After her last release, she embarked on an education in chemical dependency treatment that included becoming certified as a licensed chemical dependency counselor, certified clinical supervisor and certified anger resolution specialist.

Now she runs A Court Class, which specializes in drug counseling and education, especially for those in legal trouble because of drug abuse.

Neighborhood attorney Sharon Diaz says she refers her drug-related offenders to Hunter. Diaz says Hunter’s personal experience makes her an effective counselor.

“I send my criminal drug clients to her for evaluation and to get them sober to face their cases,” Diaz says. “She is amazing, and open about her journey.”

Hunter’s office is filled with gifts and cards from clients she has helped (one is from a well-known newscaster who was a heroin user, she confides).

“This is not a zip code problem,” she says. “People from all walks of life are subject to [drug or alcohol abuse problems].”

For example, she mentions a high school student from a “good neighborhood” with whom she’s currently working. He and his friends were smoking marijuana in a garage in his gated community when an off-duty officer patroling the neighborhood arrested them. The youngster tried to run from the officer and, in the process, ran into him.

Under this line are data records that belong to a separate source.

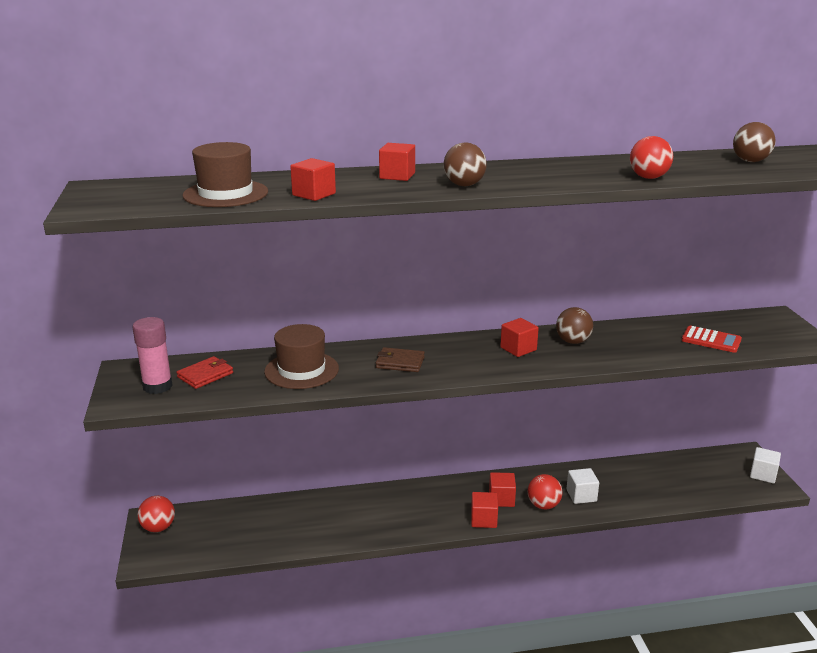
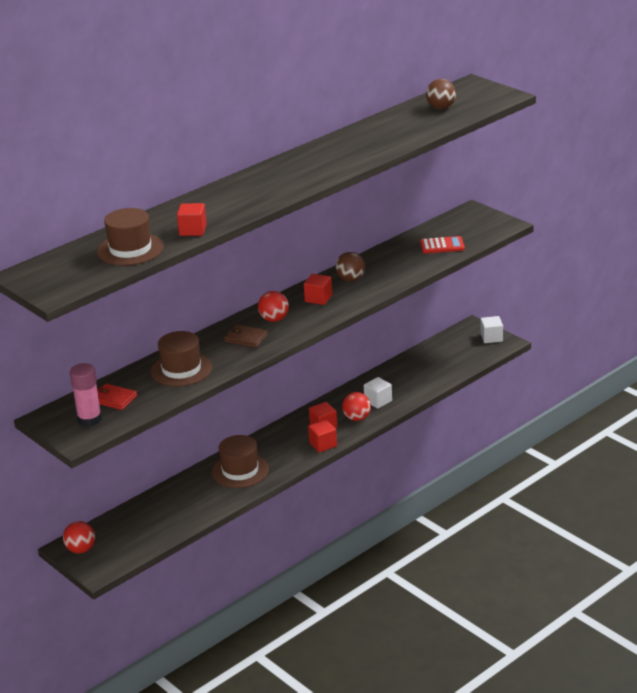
camera: 30 degrees left, 5 degrees up
red wallet [177,356,233,389] -> red wallet turned 75 degrees counterclockwise [97,383,137,410]
brown wallet [376,347,425,372] -> brown wallet turned 45 degrees clockwise [224,324,268,348]
red cube [379,143,415,181] -> none
brown ball [444,142,487,186] -> none
red ball [630,136,673,179] -> red ball moved to [258,291,289,322]
none -> brown hat [212,435,269,488]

“Now the kid is looking at possession, assault and evading arrest charges. Those charges kept him from going to the college he had already been accepted to. Yes, what he did was very wrong, but he needs help. He needs someone to work on his behalf to make sure legal problems don’t prevent him from becoming a productive member of society.”

Hunter works closely with the courts to help people — some like this teenager, others with even deeper problems — successfully complete court-mandated probation and find sobriety. Each person is different and requires an individualized treatment plan, she says.

In addition to having a successful business that serves people from many Dallas neighborhoods, Hunter says her personal life is back on track and better than she could have ever imagined.

“I have a relationship with my mom. We talk every day. I have true friendships and intimate relationships.”

And maybe most importantly, she is at peace: Hunter says she doesn’t condemn herself today for what happened in the past.

Again, she reads from the literature on her desk: “Nothing, absolutely nothing happens in God’s world by mistake.”